Abstract
This chapter will help you determine what to do if something goes wrong with your TCP/IP network. The authors combine a review of the most important TCP/IP topics with some helpful troubleshooting guidelines. They also cover the major TCP/IP troubleshooting utilities and discuss how to use them most efficiently. Topics covered in this chapter summarize common TCP/IP-related problems, symptoms, and possible causes, as well as the concrete steps required to troubleshoot them.
GENERAL CONSIDERATIONS
When something goes wrong, we often try to choose a tool that can immediately solve our problem. Before deciding which utility to use, however, you should determine the source of the problem. A number of problems turn out not to be TCP/IP-related (for example, a network interface card malfunction) and need to be solved by other methods. In this chapter, however, we will speak only of TCP/IP-related problems.
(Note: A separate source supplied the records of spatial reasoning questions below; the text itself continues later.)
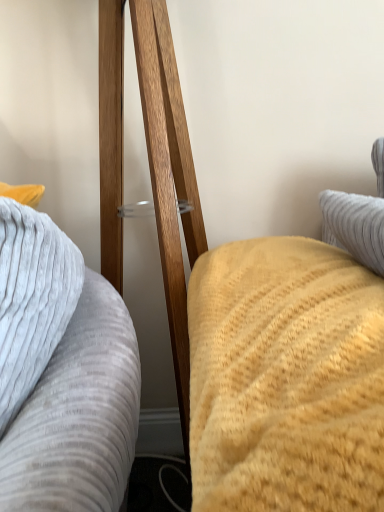
Question: From a real-world perspective, is yellow textured blanket at right, which is counted as the 2th furniture, starting from the left, physically located above or below gray textured pillow at left, positioned as the second furniture in right-to-left order?

Choices:
 (A) above
 (B) below

Answer: (A)

Question: From their relative heights in the image, would you say yellow textured blanket at right, acting as the 1th furniture starting from the right, is taller or shorter than gray textured pillow at left, which is the 1th furniture from left to right?

Choices:
 (A) tall
 (B) short

Answer: (B)

Question: Looking at their shapes, would you say yellow textured blanket at right, which is counted as the 2th furniture, starting from the left, is wider or thinner than gray textured pillow at left, which is the 1th furniture from left to right?

Choices:
 (A) thin
 (B) wide

Answer: (B)

Question: Choose the correct answer: Is gray textured pillow at left, which is the 1th furniture from left to right, inside yellow textured blanket at right, acting as the 1th furniture starting from the right, or outside it?

Choices:
 (A) inside
 (B) outside

Answer: (B)

Question: Is point (122, 450) positioned closer to the camera than point (99, 143)?

Choices:
 (A) farther
 (B) closer

Answer: (B)

Question: Is gray textured pillow at left, positioned as the second furniture in right-to-left order, wider or thinner than yellow textured blanket at right, acting as the 1th furniture starting from the right?

Choices:
 (A) wide
 (B) thin

Answer: (B)

Question: Based on their positions, is gray textured pillow at left, positioned as the second furniture in right-to-left order, located to the left or right of yellow textured blanket at right, acting as the 1th furniture starting from the right?

Choices:
 (A) right
 (B) left

Answer: (B)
TCP/IP problems can be grouped by category, as shown in Table 1.
When a problem occurs, you might want to ask yourself these simple questions:
What should work?
What does work?
What does not work?
What has changed since it last worked?
Answering these questions will help you choose the right tool to isolate the problem. For example, suppose that Mary complains that she is unable to connect to remote NetBIOS hosts by their computer name. After speaking with her, you find out that recently she accidentally deleted some files from the %systemroot%\drivers\etc\ folder on her computer. Knowing what set of actions has resulted in this problem, you will not waste time in low-level connectivity checks, but can go directly to the folder to check for an LMHOSTS file.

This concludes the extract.